_STUDY TEXT_
= = =
Rocky Horror sucks and not in the cool way that Buckaroo Bonzai across the the Dimension sucks (really so bad it's enrapturing). Latest movie I saw that i thought was overhyped, Smokin Aces's. Wow, what a crapfest.


----------



## shel (Dec 20, 2006)

I enjoyed _The Sum of All Fears._ It was a pretty good "B" movie. I think the cast (other than Affleck - I don't care much for him at all) made it enjoyable, and the story line, although a bit silly at times, helped move it more in the direction of a comedy than a political thriller. The best part were the extra features on the DVD.

shel


----------



## quinn01 (Apr 22, 2006)

How about anything staring Keanu Reeves........Hes horrible. 

And how about Cloverfeild. Anyone like that? Stupid. :roll:


----------



## charan (Jul 1, 2008)

The worst movie ever i've watched in my life time is, "A BEAUTIFUL MIND". I've never understood the story line and the actor is a kind of psyche and he doesnt flirts a lot.

Overall its not a worth watching..

Thankgod!! I saw the movie online and not wasted a single penny on it..:smiles:


----------



## gummy-bear (Oct 27, 2007)

I thought that movie was pretty well done. In fact, I would say it was stunning.


----------



## quinn01 (Apr 22, 2006)

I agree with GB. I thought that movie was great. Its a thinker deff. 

It was deff a well made movie.......:bounce:


----------



## lailarowe (Jul 8, 2008)

My God, that movie was awful.


----------
= = =
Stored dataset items
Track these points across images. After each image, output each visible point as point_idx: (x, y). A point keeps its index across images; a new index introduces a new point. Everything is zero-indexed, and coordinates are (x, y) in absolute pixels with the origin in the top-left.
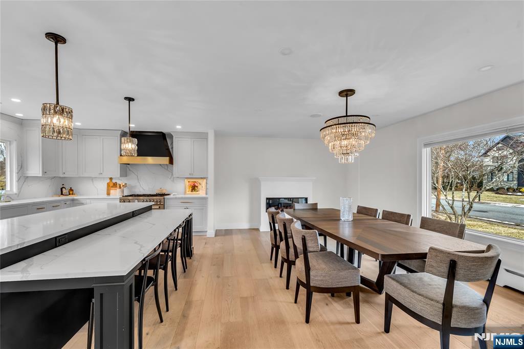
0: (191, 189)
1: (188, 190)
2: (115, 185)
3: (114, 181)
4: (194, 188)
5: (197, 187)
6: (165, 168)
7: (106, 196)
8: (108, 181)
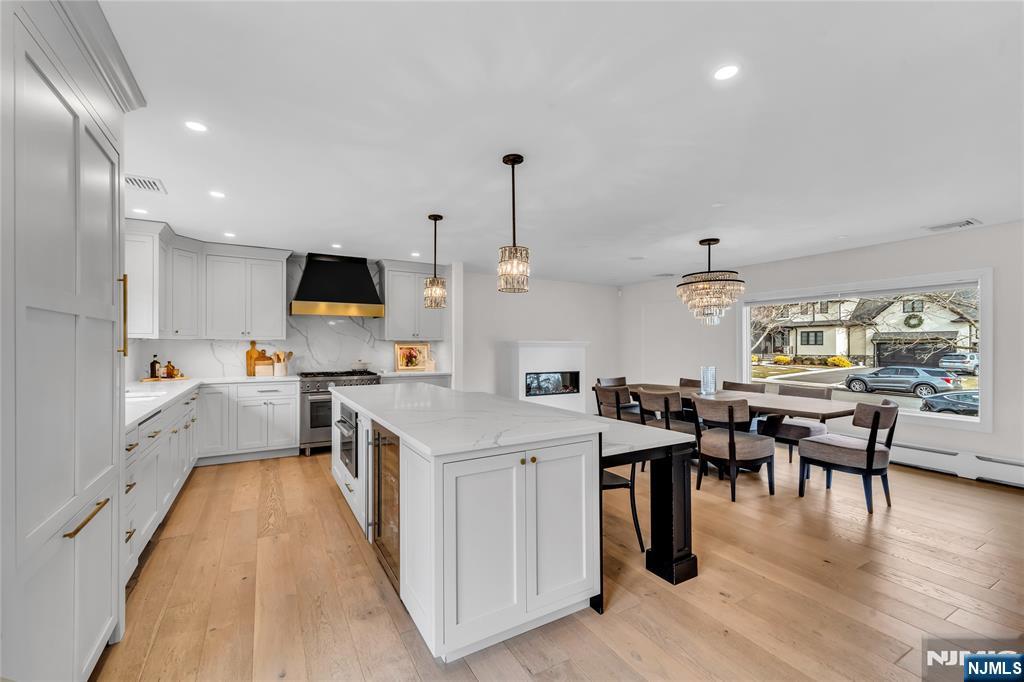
0: (405, 361)
1: (401, 362)
2: (262, 356)
3: (259, 348)
4: (410, 359)
5: (415, 357)
6: (358, 324)
7: (245, 378)
8: (249, 347)
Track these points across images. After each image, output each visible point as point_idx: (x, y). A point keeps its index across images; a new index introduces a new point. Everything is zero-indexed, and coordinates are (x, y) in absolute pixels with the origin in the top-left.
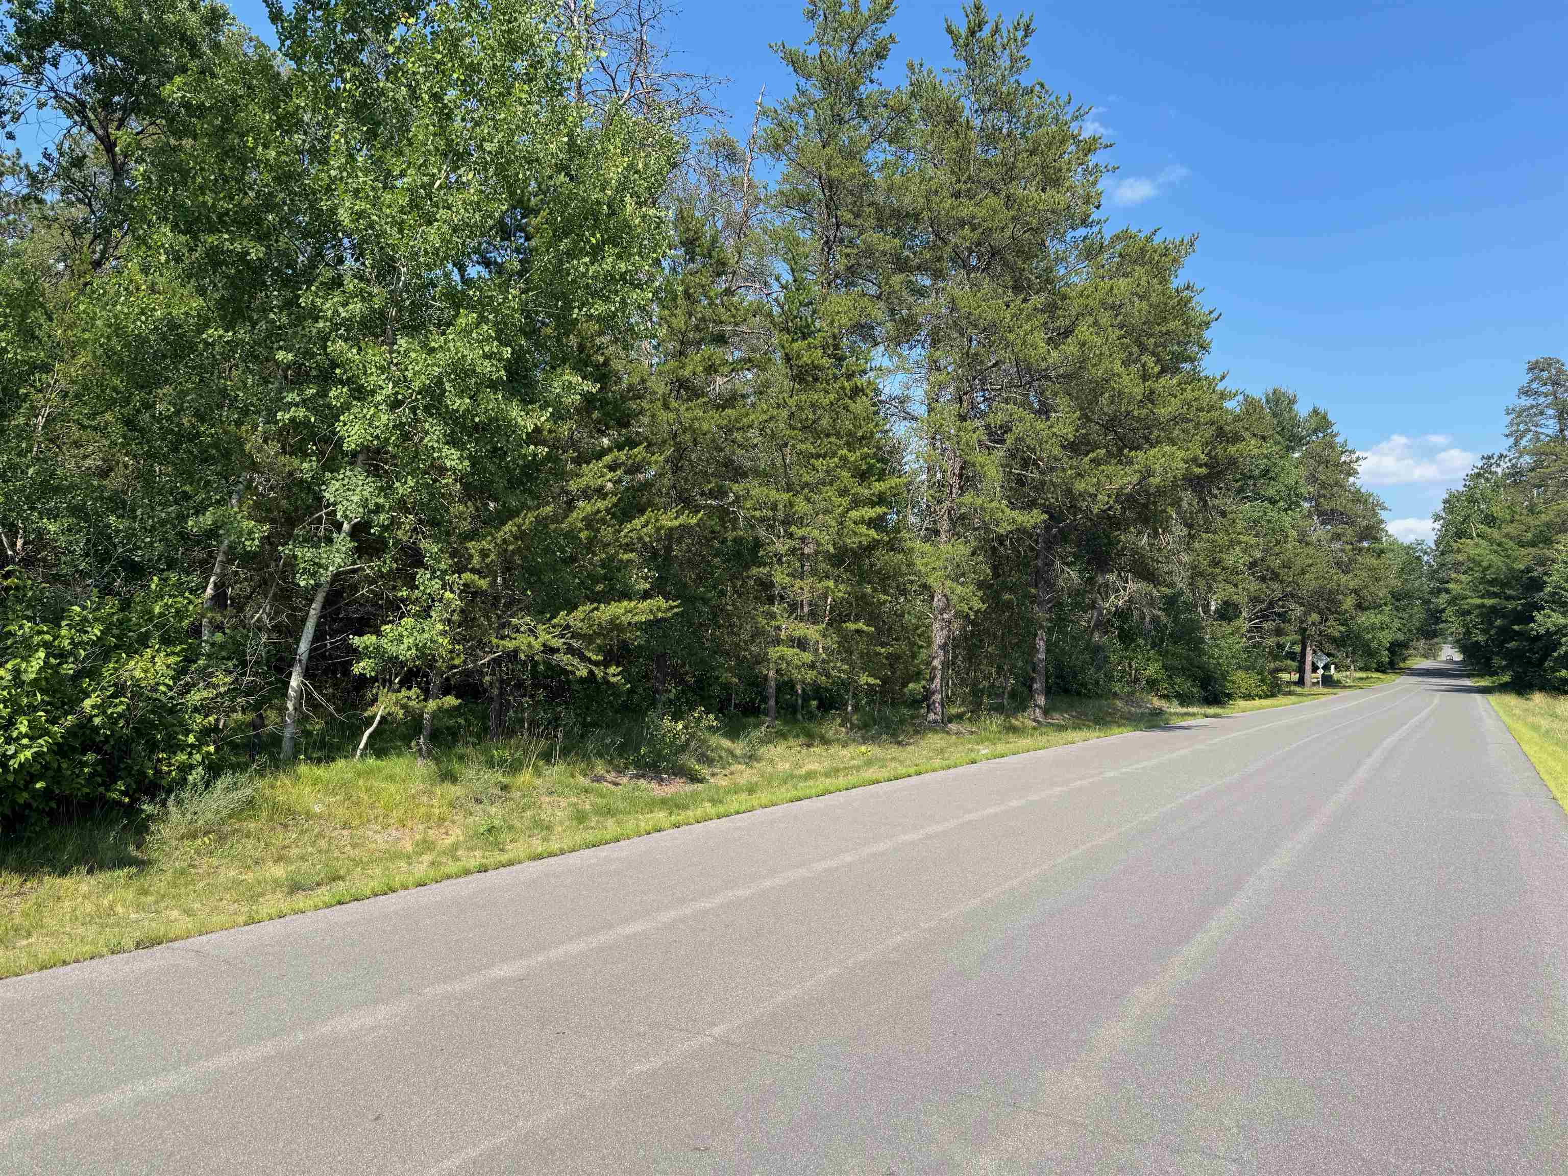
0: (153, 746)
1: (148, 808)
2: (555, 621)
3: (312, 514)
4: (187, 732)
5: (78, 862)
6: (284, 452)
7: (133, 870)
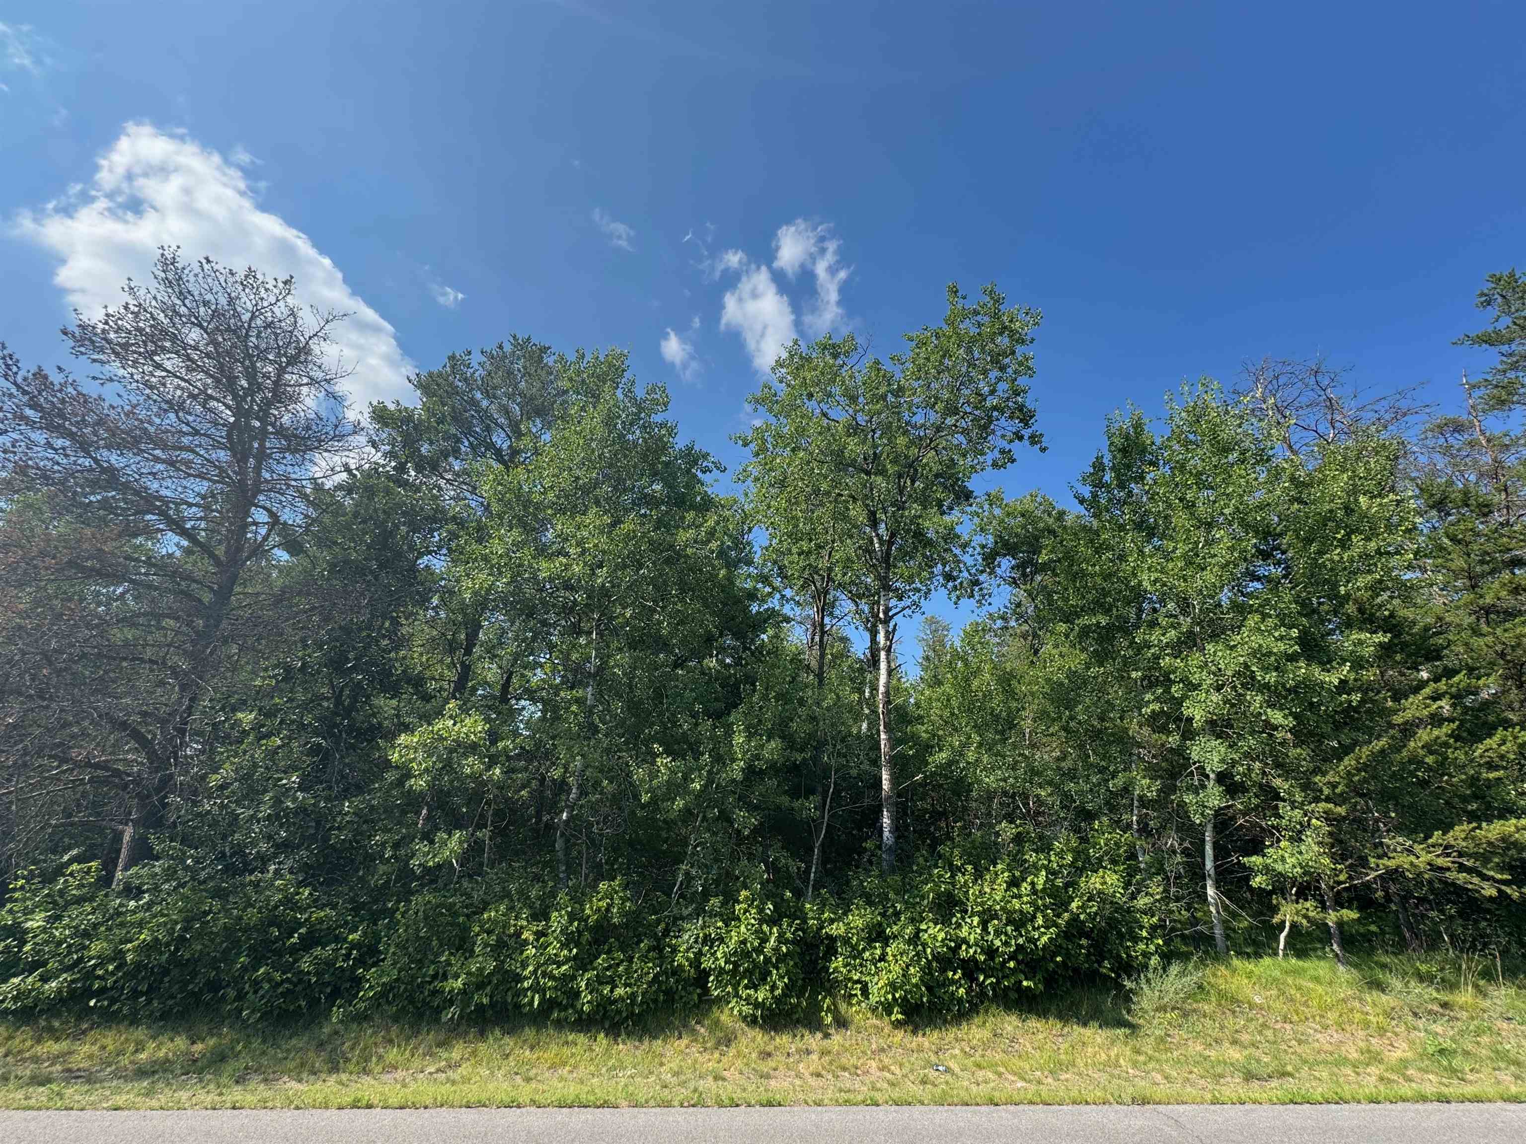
0: (1121, 936)
1: (1128, 984)
2: (1430, 841)
3: (1186, 770)
4: (1141, 928)
5: (1092, 1018)
6: (1154, 731)
7: (1128, 1031)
= = =
_ACTIVITY 1_
In the forum thread, what did shel call the best part of The Sum of All Fears?
_ACTIVITY 2_
Give every username that appears in a post header in the forum thread, listing each one only once.
Rely solely on the forum thread for what comes next.

_PROBLEM SOLUTION 1_
The extra features on the DVD.

_PROBLEM SOLUTION 2_
shel, quinn01, charan, gummy-bear, lailarowe